We’ll see who deserves them,” Hiram announced with a smirk, and there was a titter of excitement.
Which probably meant there were a few more-than-twenty-five-dollar items. Despite the price limit, Hiram had his own way of doing things.
I think he got some sick satisfaction out of his offspring’s antics in trying to outdo the others.
Like an emperor watching his very own gladiator game.
Zoe’s number was called first and the cycle began. She shimmied her shoulders and plucked a poinsettia-papered gift off the table.
I recognized the paper. It had Nana written all over it, and I was pretty sure it had been in our wrapping paper bin under the stairs since I was in high school.
Zoe must’ve recognized it, too, since she shot Nana a sardonic smile. To be fair though, Nana always contributed pretty epically hilarious gifts for under twenty-five dollars. This year was no exception as Zoe unwrapped a clothing bejeweller, scrunching her perfect nose as she showed it to us.
Zara—not Hiram’s, but Zoe’s eight-year-old daughter—cheered. “You gotta keep it, Mom! I love it.”
“I love those things, too!” adult Zara said, beaming at the girl.
Hiram chuckled without any real humour. “Why settle for fake diamonds when you have the real thing?” he said, lifting his wife’s hand to admire the monstrous rock on her slim hand.
He glanced at his granddaughter. “You’ll be old enough to appreciate class soon enough, if your mother raises you right. ”
The happiness of young Zara’s face faded faster than twilight.
“Didn’t these things go out of fashion in the ‘70s? I had no idea you could still get them,” Hailey asked, redirecting the conversation. Bless her.
Nana shrugged. “What goes around comes around.”
Elijah’s number came next, and he picked one of Hiram’s gifts.
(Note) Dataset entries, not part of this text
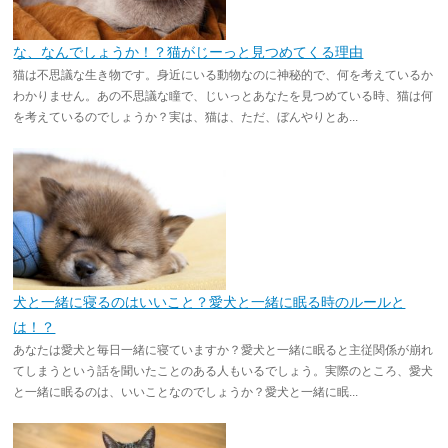
な、なんでしょうか！？猫がじーっと見つめてくる理由
猫は不思議な生き物です。身近にいる動物なのに神秘的で、何を考えているか
わかりません。あの不思議な瞳で、じいっとあなたを見つめている時、猫は何
を考えているのでしょうか？実は、猫は、ただ、ぼんやりとあ...
犬と一緒に寝るのはいいこと？愛犬と一緒に眠る時のルールと
は！？
あなたは愛犬と毎日一緒に寝ていますか？愛犬と一緒に眠ると主従関係が崩れ
てしまうという話を聞いたことのある人もいるでしょう。実際のところ、愛犬
と一緒に眠るのは、いいことなのでしょうか？愛犬と一緒に眠...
Because there was no way that name-brand wireless speaker was anywhere close to twenty-five bucks. That was definitely going to be a hot ticket item.
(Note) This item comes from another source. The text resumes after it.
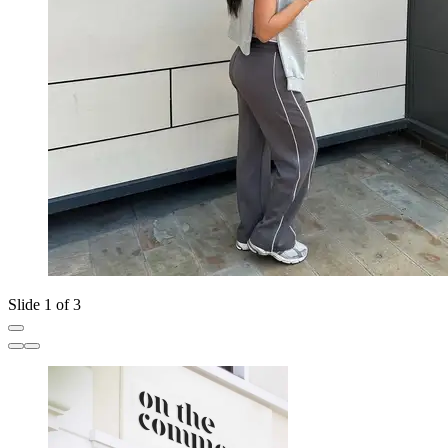
Slide 1 of 3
When Hailey, who was always Nana’s assistant, called my number—lucky number thirteen—Jackson whooped and sprang from the sofa like a jack-in-the-box.
“Tell me which one!” He ran to the table and picked up Ryder’s. “This one! You want this one.”
“Jackson.” Gabe’s voice was level but gently chiding. “Let your aunt decide for herself.”
Jackson set the gift down and rocked back and forth on his heels in barely contained glee.
I stole a glance at Ryder, sitting directly across from me beside Nana. His smile was subdued compared to Jackson’s, but his eyes were bright with excitement. I sighed inwardly. Who was I to deny this child?
“Bring the gold one, Jack-Jack.”
Jackson snatched Ryder’s gift and lugged it to me. “It’s not too heavy,” he announced before dropping it in my lap and half of Nash’s beside me.
Nash’s low chuckle skittered across my skin. “The exuberance of youth.”
I laughed and tore through the shiny golden paper, uncovering a plain brown box… completely encased in clear packing tape. And on the top was a note:
NO SCISSORS ALLOWED.
Oh, boy. I gave Ryder the stink eye across the room, but he just laughed, leaning back in his chair to enjoy my suffering. The punk. “Are you serious?” I waggled my Wine Seduction polished fingertips, fresh from girls’ night. “I just did these!”
Ryder rolled his eyes, heaving the sigh of an eighty-year-old man dismayed at the priorities of a younger generation. “If you must.”